There are a lot of ‘perhaps’, but what is definite and undeniable is that, just like most other areas of our society, our private universities do not have a well-functioning mechanism through which students can voice their concerns or influence their decisions about the place that they devote their formative years to.

A widely established platform for such dialogue is a student council or student government, the concept of which is generally abhorred by the authorities of private universities. Their standard lines of argument are that it will ‘politicise’ the university environment and that it will create internal divisions among the youth.

There are two problems inherent in that argument. Firstly, it dishonours the word ‘politics’ which is essentially the act of organising to defend rights and raise voices in a systematic manner — it has nothing to do with ‘party politics’, which is what has garnered infamy in recent decades. Secondly, it also heavily disrespects the youth since it pre-supposes that the youth are divisive and unruly and if given the right to organise to voice concerns and opinions about university regulations and facilities, they will use it for harmful and destructive purposes.

If there had been a student government in place at NSU today, this entire process could have been handled much more respectfully and peacefully. The students would have got a forum to ask why they are being charged this extra amount and what it will be used for, and the authorities could have found a respectful way of responding to those legitimate queries and adjusting decisions if needed.

In typical addas, students ask what the authorities have done with the tens of crores raised from them in the name of ‘Campus Development Fee’ over the last few years, and whether it should be the job of the NSU Trustees to raise funds for such expansion — pent-up frustrations take root since there is no accepted platform to raise these questions and get responses.

The university is not a marketplace where knowledge is bought and sold — it is a place where some students find their purpose in life, some find the ability to exercise their leadership skills, some find the scope to share and learn new ways of thinking. Even if we take a more pragmatic standpoint and look at students as consumers of knowledge and skill that universities ‘sell’, there is still the issue of consumer rights that exist in all other spheres of economic activity and the right to get organised to protect those rights.
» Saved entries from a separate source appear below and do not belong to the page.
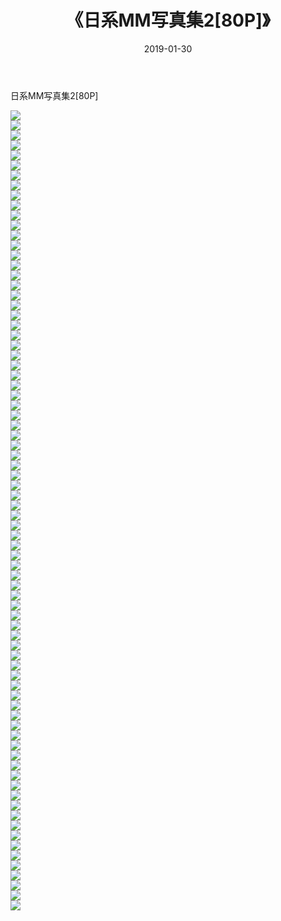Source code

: ﻿---
layout: post
title:  《日系MM写真集2[80P]》
date:   2019-01-30
img: http://img.660000.xyz/Sharelink/性感/2019/日系MM写真集2[80P]/000.jpg
categories: [美女, 清纯, 唯美]
---

日系MM写真集2[80P]

  ![](http://img.660000.xyz/Sharelink/性感/2019/日系MM写真集2[80P]/001.jpg) <br> ![](http://img.660000.xyz/Sharelink/性感/2019/日系MM写真集2[80P]/002.jpg) <br> ![](http://img.660000.xyz/Sharelink/性感/2019/日系MM写真集2[80P]/003.jpg) <br> ![](http://img.660000.xyz/Sharelink/性感/2019/日系MM写真集2[80P]/004.jpg) <br> ![](http://img.660000.xyz/Sharelink/性感/2019/日系MM写真集2[80P]/005.jpg) <br> ![](http://img.660000.xyz/Sharelink/性感/2019/日系MM写真集2[80P]/006.jpg) <br> ![](http://img.660000.xyz/Sharelink/性感/2019/日系MM写真集2[80P]/007.jpg) <br> ![](http://img.660000.xyz/Sharelink/性感/2019/日系MM写真集2[80P]/008.jpg) <br> ![](http://img.660000.xyz/Sharelink/性感/2019/日系MM写真集2[80P]/009.jpg) <br> ![](http://img.660000.xyz/Sharelink/性感/2019/日系MM写真集2[80P]/010.jpg) <br> ![](http://img.660000.xyz/Sharelink/性感/2019/日系MM写真集2[80P]/011.jpg) <br> ![](http://img.660000.xyz/Sharelink/性感/2019/日系MM写真集2[80P]/012.jpg) <br> ![](http://img.660000.xyz/Sharelink/性感/2019/日系MM写真集2[80P]/013.jpg) <br> ![](http://img.660000.xyz/Sharelink/性感/2019/日系MM写真集2[80P]/014.jpg) <br> ![](http://img.660000.xyz/Sharelink/性感/2019/日系MM写真集2[80P]/015.jpg) <br> ![](http://img.660000.xyz/Sharelink/性感/2019/日系MM写真集2[80P]/016.jpg) <br> ![](http://img.660000.xyz/Sharelink/性感/2019/日系MM写真集2[80P]/017.jpg) <br> ![](http://img.660000.xyz/Sharelink/性感/2019/日系MM写真集2[80P]/018.jpg) <br> ![](http://img.660000.xyz/Sharelink/性感/2019/日系MM写真集2[80P]/019.jpg) <br> ![](http://img.660000.xyz/Sharelink/性感/2019/日系MM写真集2[80P]/020.jpg) <br> ![](http://img.660000.xyz/Sharelink/性感/2019/日系MM写真集2[80P]/021.jpg) <br> ![](http://img.660000.xyz/Sharelink/性感/2019/日系MM写真集2[80P]/022.jpg) <br> ![](http://img.660000.xyz/Sharelink/性感/2019/日系MM写真集2[80P]/023.jpg) <br> ![](http://img.660000.xyz/Sharelink/性感/2019/日系MM写真集2[80P]/024.jpg) <br> ![](http://img.660000.xyz/Sharelink/性感/2019/日系MM写真集2[80P]/025.jpg) <br> ![](http://img.660000.xyz/Sharelink/性感/2019/日系MM写真集2[80P]/026.jpg) <br> ![](http://img.660000.xyz/Sharelink/性感/2019/日系MM写真集2[80P]/027.jpg) <br> ![](http://img.660000.xyz/Sharelink/性感/2019/日系MM写真集2[80P]/028.jpg) <br> ![](http://img.660000.xyz/Sharelink/性感/2019/日系MM写真集2[80P]/029.jpg) <br> ![](http://img.660000.xyz/Sharelink/性感/2019/日系MM写真集2[80P]/030.jpg) <br> ![](http://img.660000.xyz/Sharelink/性感/2019/日系MM写真集2[80P]/031.jpg) <br> ![](http://img.660000.xyz/Sharelink/性感/2019/日系MM写真集2[80P]/032.jpg) <br> ![](http://img.660000.xyz/Sharelink/性感/2019/日系MM写真集2[80P]/033.jpg) <br> ![](http://img.660000.xyz/Sharelink/性感/2019/日系MM写真集2[80P]/034.jpg) <br> ![](http://img.660000.xyz/Sharelink/性感/2019/日系MM写真集2[80P]/035.jpg) <br> ![](http://img.660000.xyz/Sharelink/性感/2019/日系MM写真集2[80P]/036.jpg) <br> ![](http://img.660000.xyz/Sharelink/性感/2019/日系MM写真集2[80P]/037.jpg) <br> ![](http://img.660000.xyz/Sharelink/性感/2019/日系MM写真集2[80P]/038.jpg) <br> ![](http://img.660000.xyz/Sharelink/性感/2019/日系MM写真集2[80P]/039.jpg) <br> ![](http://img.660000.xyz/Sharelink/性感/2019/日系MM写真集2[80P]/040.jpg) <br> ![](http://img.660000.xyz/Sharelink/性感/2019/日系MM写真集2[80P]/041.jpg) <br> ![](http://img.660000.xyz/Sharelink/性感/2019/日系MM写真集2[80P]/042.jpg) <br> ![](http://img.660000.xyz/Sharelink/性感/2019/日系MM写真集2[80P]/043.jpg) <br> ![](http://img.660000.xyz/Sharelink/性感/2019/日系MM写真集2[80P]/044.jpg) <br> ![](http://img.660000.xyz/Sharelink/性感/2019/日系MM写真集2[80P]/045.jpg) <br> ![](http://img.660000.xyz/Sharelink/性感/2019/日系MM写真集2[80P]/046.jpg) <br> ![](http://img.660000.xyz/Sharelink/性感/2019/日系MM写真集2[80P]/047.jpg) <br> ![](http://img.660000.xyz/Sharelink/性感/2019/日系MM写真集2[80P]/048.jpg) <br> ![](http://img.660000.xyz/Sharelink/性感/2019/日系MM写真集2[80P]/049.jpg) <br> ![](http://img.660000.xyz/Sharelink/性感/2019/日系MM写真集2[80P]/050.jpg) <br> ![](http://img.660000.xyz/Sharelink/性感/2019/日系MM写真集2[80P]/051.jpg) <br> ![](http://img.660000.xyz/Sharelink/性感/2019/日系MM写真集2[80P]/052.jpg) <br> ![](http://img.660000.xyz/Sharelink/性感/2019/日系MM写真集2[80P]/053.jpg) <br> ![](http://img.660000.xyz/Sharelink/性感/2019/日系MM写真集2[80P]/054.jpg) <br> ![](http://img.660000.xyz/Sharelink/性感/2019/日系MM写真集2[80P]/055.jpg) <br> ![](http://img.660000.xyz/Sharelink/性感/2019/日系MM写真集2[80P]/056.jpg) <br> ![](http://img.660000.xyz/Sharelink/性感/2019/日系MM写真集2[80P]/057.jpg) <br> ![](http://img.660000.xyz/Sharelink/性感/2019/日系MM写真集2[80P]/058.jpg) <br> ![](http://img.660000.xyz/Sharelink/性感/2019/日系MM写真集2[80P]/059.jpg) <br> ![](http://img.660000.xyz/Sharelink/性感/2019/日系MM写真集2[80P]/060.jpg) <br> ![](http://img.660000.xyz/Sharelink/性感/2019/日系MM写真集2[80P]/061.jpg) <br> ![](http://img.660000.xyz/Sharelink/性感/2019/日系MM写真集2[80P]/062.jpg) <br> ![](http://img.660000.xyz/Sharelink/性感/2019/日系MM写真集2[80P]/063.jpg) <br> ![](http://img.660000.xyz/Sharelink/性感/2019/日系MM写真集2[80P]/064.jpg) <br> ![](http://img.660000.xyz/Sharelink/性感/2019/日系MM写真集2[80P]/065.jpg) <br> ![](http://img.660000.xyz/Sharelink/性感/2019/日系MM写真集2[80P]/066.jpg) <br> ![](http://img.660000.xyz/Sharelink/性感/2019/日系MM写真集2[80P]/067.jpg) <br> ![](http://img.660000.xyz/Sharelink/性感/2019/日系MM写真集2[80P]/068.jpg) <br> ![](http://img.660000.xyz/Sharelink/性感/2019/日系MM写真集2[80P]/069.jpg) <br> ![](http://img.660000.xyz/Sharelink/性感/2019/日系MM写真集2[80P]/070.jpg) <br> ![](http://img.660000.xyz/Sharelink/性感/2019/日系MM写真集2[80P]/071.jpg) <br> ![](http://img.660000.xyz/Sharelink/性感/2019/日系MM写真集2[80P]/072.jpg) <br> ![](http://img.660000.xyz/Sharelink/性感/2019/日系MM写真集2[80P]/073.jpg) <br> ![](http://img.660000.xyz/Sharelink/性感/2019/日系MM写真集2[80P]/074.jpg) <br> ![](http://img.660000.xyz/Sharelink/性感/2019/日系MM写真集2[80P]/075.jpg) <br> ![](http://img.660000.xyz/Sharelink/性感/2019/日系MM写真集2[80P]/076.jpg) <br> ![](http://img.660000.xyz/Sharelink/性感/2019/日系MM写真集2[80P]/077.jpg) <br> ![](http://img.660000.xyz/Sharelink/性感/2019/日系MM写真集2[80P]/078.jpg) <br> ![](http://img.660000.xyz/Sharelink/性感/2019/日系MM写真集2[80P]/079.jpg) <br> ![](http://img.660000.xyz/Sharelink/性感/2019/日系MM写真集2[80P]/080.jpg) <br>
NSU has led the path in making private universities a viable option for those who can afford it. It will be a shame if it is not able to lead when an opportunity has been handed to it in golden platter to show that it can develop a well-functioning mechanism for authorities, teachers and students to respectfully come together and decide on issues of mutual interests.

It will not only make NSU a leader in the area of private university education, but it can also be an important milestone in our nation’s progress towards a ‘truer’ democracy. If used correctly, this can be an opportunity for private universities to develop a more mature and mutually respectful relationship between students and authorities, and for students to gain invaluable experience in using civilised and peaceful means to voice concerns. If used incorrectly, this will be a dark sport in our nation’s history of private university education.